Nach dem Sieg der türkischen Regierungspartei bei den Kommunalwahlen haben Tausende Oppositionsanhänger ihre Wut über das Ergebnis auf die Straße getragen. In Ankara setzte die Polizei am Dienstag Wasserwerfer gegen die Demonstranten ein, die sich vor dem Gebäude der Wahlbehörde versammelt hatten. Sie forderten eine Neuauszählung in einigen Wahlkreisen.
Die Partei von Ministerpräsident Recep Tayyip Erdogan hatte trotz Korruptionsvorwürfen gegen die Regierung ihre Macht bei der Wahl am Sonntag landesweit ausgebaut und dabei auch die Kontrolle über die Hauptstadt verteidigt. Dort fiel das Ergebnis allerdings besonders knapp aus, Betrugsvorwürfe wurden laut. "Dieb Tayyip" skandierte die Menge, bevor die Bereitschaftspolizei gegen sie vorging.
Im Südosten des Landes kam es Sicherheitskreisen zufolge zu Zusammenstößen zwischen der Polizei und Demonstranten. Die Beamten setzten Tränengas und Wasserwerfer ein. Die Auseinandersetzungen in dem Bezirk Ceylanpinar an der Grenze zu Syrien wurden ausgelöst, als Gerüchte über Wahlbetrug zugunsten der auch hier siegreichen AKP die Runde machten.
Gestärkt durch den Sieg seiner Partei hatte Erdogan seinen Gegnern mit einem noch härteren Kurs gedroht. Die Korruptionsvorwürfe haben ihn vor die größte Herausforderung seiner zwölfjährigen Amtszeit gestellt, auf die er mit massenhaften Strafversetzungen in Polizei und Justiz reagierte. Er führt die Bestechungsvorwürfe auf eine Verschwörung zurück und versucht, den Zugang zu Internetdiensten wie Twitter sperren zu lassen.

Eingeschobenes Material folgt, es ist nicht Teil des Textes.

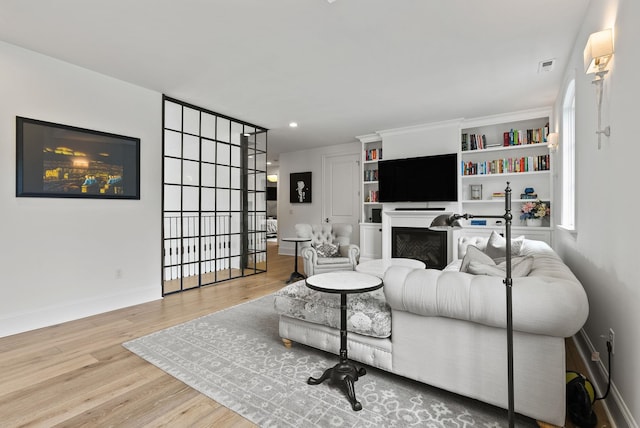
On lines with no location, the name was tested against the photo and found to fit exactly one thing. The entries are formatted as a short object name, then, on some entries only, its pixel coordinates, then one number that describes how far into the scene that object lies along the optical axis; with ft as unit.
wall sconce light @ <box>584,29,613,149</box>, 5.72
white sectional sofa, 4.88
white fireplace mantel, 17.33
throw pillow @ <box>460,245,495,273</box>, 6.70
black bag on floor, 5.27
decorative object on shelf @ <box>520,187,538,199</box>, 15.85
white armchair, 14.62
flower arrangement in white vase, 15.19
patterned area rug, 5.51
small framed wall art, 24.82
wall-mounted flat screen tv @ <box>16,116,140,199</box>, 9.73
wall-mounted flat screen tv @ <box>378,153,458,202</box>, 17.02
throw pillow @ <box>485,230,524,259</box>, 9.05
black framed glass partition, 14.93
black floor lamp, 4.48
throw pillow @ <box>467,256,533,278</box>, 5.94
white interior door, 22.63
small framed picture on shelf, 17.32
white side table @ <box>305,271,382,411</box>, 6.07
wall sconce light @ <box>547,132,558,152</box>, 12.69
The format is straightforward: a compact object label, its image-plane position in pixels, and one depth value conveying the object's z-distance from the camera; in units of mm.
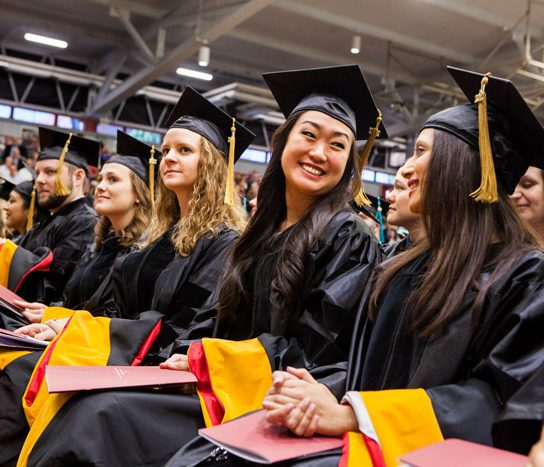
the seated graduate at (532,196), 2953
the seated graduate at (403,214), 2631
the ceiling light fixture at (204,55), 11141
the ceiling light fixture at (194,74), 13861
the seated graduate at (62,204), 4514
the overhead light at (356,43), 10875
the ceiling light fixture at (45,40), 12727
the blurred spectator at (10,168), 10167
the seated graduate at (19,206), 5816
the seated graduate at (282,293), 2043
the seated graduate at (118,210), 3902
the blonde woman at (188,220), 2938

Dem Aufruf der Opposition in solchen sozialen Netzen folgten in Ankara nun zahlreiche Studenten und versammelten sich in der Zentrale der Partei CHP. Dort durchforsteten sie in der Nacht zum Dienstag die Wahlergebnisse nach Anzeichen für Manipulation. Offizielle Resultate stehen noch aus. Nach den im Fernsehen veröffentlichten Auszählungen liegt die CHP landesweit mit 26 bis 28 Prozent der Stimmen weit hinter der AKP mit rund 44 Prozent. Der traditionell für die weltliche Elite des Landes stehenden Partei CHP gelang es offenbar trotz des Bestechungsskandals rund um Erdogans Regierung nicht, Wähler über ihr traditionelles Klientel hinaus für sich zu gewinnen.
Die Wahlbehörde will erst allen Betrugsvorwürfen nachgehen, bevor sie Endergebnisse veröffentlicht. Dies kann Wochen dauern. Allein in Ankara hat die CHP 8000 Beschwerden eingereicht. Der in Istanbul knapp unterlegene CHP-Kandidat Mustafa Sarigul forderte eine Neuauszählung der Stimmen in der Finanzmetropole des Landes. Der Bürgermeister-Kandidat der CHP in Ankara, Mansur Yavas, sagte, seine Partei würde im Streit um den Wahlausgang notfalls auch vor das Verfassungsgericht ziehen.